WHAT YOU NEED TO DO:
Copy the passage on Roman literature between "Roman literature, which" and "to have prevailed.", inclusive, and substitute "Octavian" for "Augustus".

Roman literature, which had risen to its highest excellence under Augustus, declined rapidly under his successors, and was finally lost with the fall of the Western empire. The language was no longer pure, and neither prose nor poetry retained the harmony and elegance of the Augustan age. A certain sadness and discontent, which marks all the later literature, forms also a striking contrast with the cheerful tone of the earlier writers. Every part of the empire, however, abounded with men of letters, and a high degree of mental cultivation seems every where to have prevailed.

Epic poetry continued to nourish, and Virgil found many imitators. The best epic writer of this period was M. Annæus Lucanus, who was born at Corduba, in Spain, in the year A.D. 38. Lucan was educated at Rome under the Stoic Cornutus, and was introduced by his uncle Seneca to the Emperor Nero. Having for a time enjoyed the patronage of Nero, he at length became the object of his jealousy and hatred, was accused of having taken part in Piso's conspiracy, and was condemned to death. He was allowed, as a favor, to put an end to his own life, and thus died, A.D. 65. Although so young, for he was scarcely twenty-seven years of age, Lucan, besides several shorter poems, produced the Pharsalia, an epic, of which he finished only ten books: it relates the wars between Cæsar and Pompey, and contains many fine thoughts and striking images. He evidently prefers Pompey to Cæsar, and possessed a strong love for liberty, which lends vigor to his verses. His language is pure, his rhythm often harmonious, but he never attains the singular delicacy and sweetness of his master, Virgil.

RECORDED DATA:

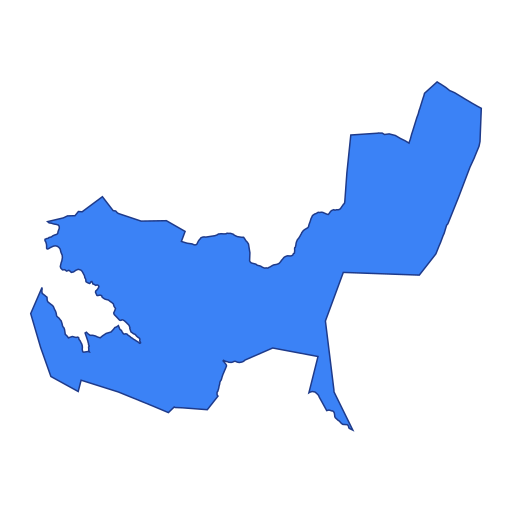 San Andrés Teotilálpam, Oaxaca, Mexico
{"feature_id": "50627088B65855706883459", "entity_name": "San Andrés Teotilálpam", "entity_type": "district", "adm_level": 2, "iso_a3": "MEX", "parent_name": "Mexico", "parent_adm1": "Oaxaca", "projection": "robinson", "projection_center": [-96.621, 17.951], "detail": "fine", "context": "isolated", "style": "filled", "palette": "blue", "viewbox_px": 512, "rotation_deg": 0, "n_neighbors": 0, "source": "geoboundaries", "source_scale": "gbopen_adm2", "svg_char_len": 5954}
<svg xmlns="http://www.w3.org/2000/svg" viewBox="0 0 512 512"><path d="M78.2,391.5L81.1,380.2L118.4,392.0L153.0,406.1L168.4,412.6L174.2,407.0L175.1,407.5L182.4,407.8L207.3,409.7L218.0,396.1L217.1,394.9L217.0,392.8L217.2,392.0L217.9,391.1L218.1,390.1L218.5,389.1L218.7,388.2L218.9,387.2L219.1,386.0L219.7,383.9L219.8,382.5L220.4,381.0L221.0,380.3L221.5,379.1L222.0,377.2L222.9,374.5L223.7,372.7L224.6,370.5L225.3,369.0L226.5,366.0L226.4,365.1L225.7,364.0L224.2,362.1L223.1,360.9L223.5,360.3L224.8,361.0L226.6,361.6L227.4,361.7L228.9,362.3L231.4,362.4L232.9,362.0L234.0,361.4L235.0,361.3L235.7,361.4L236.7,361.9L237.6,362.2L239.3,362.5L241.6,362.1L242.8,361.7L244.1,360.9L245.1,360.0L272.7,348.0L318.0,356.5L308.9,392.8L309.7,392.3L310.8,391.9L312.4,391.5L313.8,391.8L314.7,391.9L315.6,392.5L317.6,394.3L318.6,395.5L319.4,397.4L321.8,401.7L326.7,410.6L328.6,410.1L329.7,410.2L331.7,410.9L332.6,410.9L333.5,411.6L334.2,412.6L334.6,414.8L334.8,416.7L335.3,417.7L338.2,420.4L339.0,420.8L339.9,421.7L341.0,423.0L342.2,424.0L342.9,424.4L347.2,424.7L348.0,425.3L348.5,426.4L348.8,427.7L349.3,428.4L352.8,430.1L334.0,391.9L333.9,389.8L325.4,321.0L343.3,272.4L419.3,275.1L435.8,254.0L436.0,253.6L439.1,245.8L440.5,242.6L443.1,235.6L444.1,233.5L446.6,225.2L447.7,224.0L448.2,223.0L458.4,197.6L470.0,167.1L474.5,157.4L474.5,157.2L479.0,146.3L480.0,141.5L481.3,108.3L477.7,106.4L471.9,103.1L465.0,99.0L454.8,92.8L451.7,91.4L449.7,90.6L446.0,87.6L440.7,84.1L439.6,83.5L437.1,81.9L424.6,93.2L424.4,93.7L423.9,95.7L423.2,97.7L421.6,102.8L419.9,108.3L419.9,108.5L419.7,108.9L419.2,110.2L418.2,114.0L416.9,117.4L412.6,131.3L411.7,134.0L410.2,139.6L409.4,141.7L409.0,143.1L405.0,140.7L400.3,138.4L395.4,135.5L389.2,133.9L384.5,134.5L382.2,133.1L379.9,133.1L378.3,133.0L377.7,133.2L350.8,135.0L346.9,172.7L344.8,201.6L344.4,203.5L343.3,204.4L342.9,205.2L342.0,206.4L340.7,208.3L340.2,208.9L339.4,209.4L338.1,209.8L336.7,209.7L334.9,210.2L333.8,209.7L332.9,210.0L331.5,210.6L330.5,211.5L329.7,212.7L328.9,213.8L328.2,214.5L326.7,214.1L323.5,212.7L322.8,212.4L321.4,212.2L319.5,212.5L318.2,212.3L315.8,213.7L315.1,213.8L314.1,214.4L312.8,215.3L312.3,215.9L311.9,216.9L311.0,218.7L310.2,221.4L309.3,223.8L308.8,225.3L308.6,226.6L307.8,227.7L304.6,229.6L303.2,230.7L302.8,231.4L301.8,232.6L301.3,233.9L300.7,234.8L300.1,236.0L298.7,238.2L297.4,239.7L297.1,240.5L296.6,241.5L296.1,243.2L295.9,244.9L295.3,247.4L294.7,247.8L294.6,248.8L294.7,250.6L294.4,253.1L293.4,253.7L292.9,254.9L291.8,255.7L290.3,256.0L289.2,255.9L287.5,255.8L286.5,256.1L285.1,256.7L284.0,257.4L282.3,259.5L281.5,260.3L280.7,261.6L279.2,263.3L278.0,263.9L276.6,264.4L273.7,264.9L272.2,265.6L271.1,266.3L269.9,267.0L269.1,267.3L267.8,268.1L266.3,267.9L264.6,268.1L262.5,267.3L261.1,266.4L259.7,265.8L257.3,265.3L256.3,264.4L255.4,264.0L252.2,263.2L251.1,262.8L250.0,261.7L249.6,260.8L249.9,252.8L248.5,244.1L248.1,243.4L246.9,241.7L246.0,240.9L244.5,238.5L243.6,237.3L241.7,237.3L237.3,236.6L234.1,235.1L233.6,234.4L231.7,233.7L230.2,233.3L228.9,233.4L227.0,233.2L226.0,233.8L223.8,233.9L221.0,233.7L219.8,233.9L218.4,234.0L217.1,234.9L214.9,235.7L205.8,237.1L204.0,236.9L202.6,237.1L200.9,237.8L200.3,238.8L199.6,239.4L198.8,240.5L198.2,241.4L196.9,244.1L195.9,244.8L194.6,244.9L193.8,244.7L192.1,243.9L187.1,243.2L182.5,241.8L181.4,241.4L185.1,231.4L166.4,220.7L141.1,221.1L118.4,213.5L117.2,212.7L115.7,211.0L113.1,210.6L102.4,196.7L82.1,211.8L78.4,211.5L75.0,215.7L67.5,215.9L63.3,217.9L47.6,221.6L49.1,222.9L51.3,223.2L53.5,223.9L54.9,224.2L56.3,224.4L58.4,225.1L59.2,226.4L59.3,228.2L58.1,231.4L57.7,233.5L56.6,234.4L54.6,235.0L52.8,235.8L51.4,236.9L49.0,237.5L48.2,238.3L46.9,238.5L45.0,239.3L45.0,240.7L45.9,242.2L46.5,244.5L46.6,246.0L46.6,248.2L47.2,249.0L48.3,248.8L50.5,247.5L53.3,246.2L55.3,245.8L57.4,246.3L59.1,247.6L60.2,249.2L60.9,252.1L61.5,253.6L62.2,255.2L62.4,257.6L61.8,261.0L61.2,262.6L60.3,266.5L60.8,268.1L62.5,269.9L64.7,269.7L66.6,271.1L68.9,270.3L70.0,271.1L71.3,272.4L73.6,271.9L75.8,270.3L78.2,269.3L80.7,270.0L82.1,271.3L83.4,273.7L84.5,275.8L84.8,277.6L85.7,279.2L86.0,281.7L87.4,282.6L88.3,283.0L89.6,283.5L90.4,282.8L90.9,281.8L91.8,281.5L92.7,283.2L92.8,283.9L94.2,284.4L95.8,285.4L97.0,284.9L98.0,285.2L98.9,286.3L98.6,287.4L97.7,289.0L96.5,290.4L95.7,291.0L95.5,292.3L96.9,295.4L97.7,295.6L100.0,295.1L101.6,295.6L102.1,297.1L103.3,298.1L104.9,299.1L107.0,299.7L108.4,300.0L110.1,301.4L111.9,302.6L113.3,303.8L114.1,306.5L115.5,308.4L114.9,310.3L113.7,313.0L114.2,314.5L117.3,317.7L119.5,320.1L120.4,320.4L121.4,320.2L121.9,319.8L122.5,319.8L124.3,320.7L126.7,322.9L127.4,323.7L128.1,324.3L128.7,324.9L129.3,325.8L129.5,326.7L129.9,327.5L129.8,328.5L130.6,330.9L131.2,332.2L132.2,332.7L133.4,333.7L135.2,334.4L136.5,336.0L137.6,337.0L139.6,338.4L139.9,339.3L139.7,340.6L139.9,341.3L140.4,342.1L140.6,342.8L140.2,343.2L139.5,343.3L138.4,342.2L135.6,340.5L134.7,339.8L133.6,339.3L132.3,338.2L131.0,337.5L130.0,336.5L127.8,335.0L126.9,334.0L125.5,333.8L124.1,334.1L123.2,333.6L122.6,332.5L122.0,331.8L121.4,330.3L120.7,330.1L119.8,329.2L118.4,325.6L116.4,327.0L114.9,327.5L113.5,329.3L111.0,332.0L106.2,333.4L102.6,335.8L100.2,337.8L97.5,337.0L95.5,336.0L92.8,335.3L90.1,335.3L88.0,333.8L86.4,332.2L85.1,333.0L87.9,341.2L88.0,342.0L88.5,343.6L88.5,344.4L88.7,345.1L89.1,345.7L89.2,346.2L88.6,346.9L88.6,348.0L88.8,348.8L88.7,350.3L89.4,351.9L88.0,351.5L83.7,352.2L82.7,351.7L82.2,349.2L82.4,347.8L82.3,346.0L81.8,344.1L81.0,342.7L80.2,340.9L79.0,339.4L78.6,337.6L77.7,337.1L76.5,337.4L75.2,337.3L73.2,336.7L72.3,336.5L70.2,337.2L68.4,337.9L67.7,336.8L66.6,335.5L65.3,334.4L64.5,329.4L63.9,327.8L62.9,326.7L62.5,325.7L62.1,323.8L61.2,320.9L60.4,320.0L58.8,317.9L57.8,317.2L56.7,316.1L56.4,314.6L56.3,313.8L56.1,312.9L55.5,311.1L54.5,309.3L53.4,306.6L52.5,305.5L50.9,304.3L47.9,301.9L47.2,300.4L47.0,297.2L45.8,296.3L44.8,295.4L42.2,293.4L41.8,290.9L42.1,289.3L42.0,287.5L30.7,313.6L40.6,347.4L50.9,376.5L78.2,391.5Z" fill="#3b82f6" stroke="#1e3a8a" stroke-width="1.5"/></svg>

REPLY:
Roman literature, which had risen to its highest excellence under Octavian, declined rapidly under his successors, and was finally lost with the fall of the Western empire. The language was no longer pure, and neither prose nor poetry retained the harmony and elegance of the Augustan age. A certain sadness and discontent, which marks all the later literature, forms also a striking contrast with the cheerful tone of the earlier writers. Every part of the empire, however, abounded with men of letters, and a high degree of mental cultivation seems every where to have prevailed.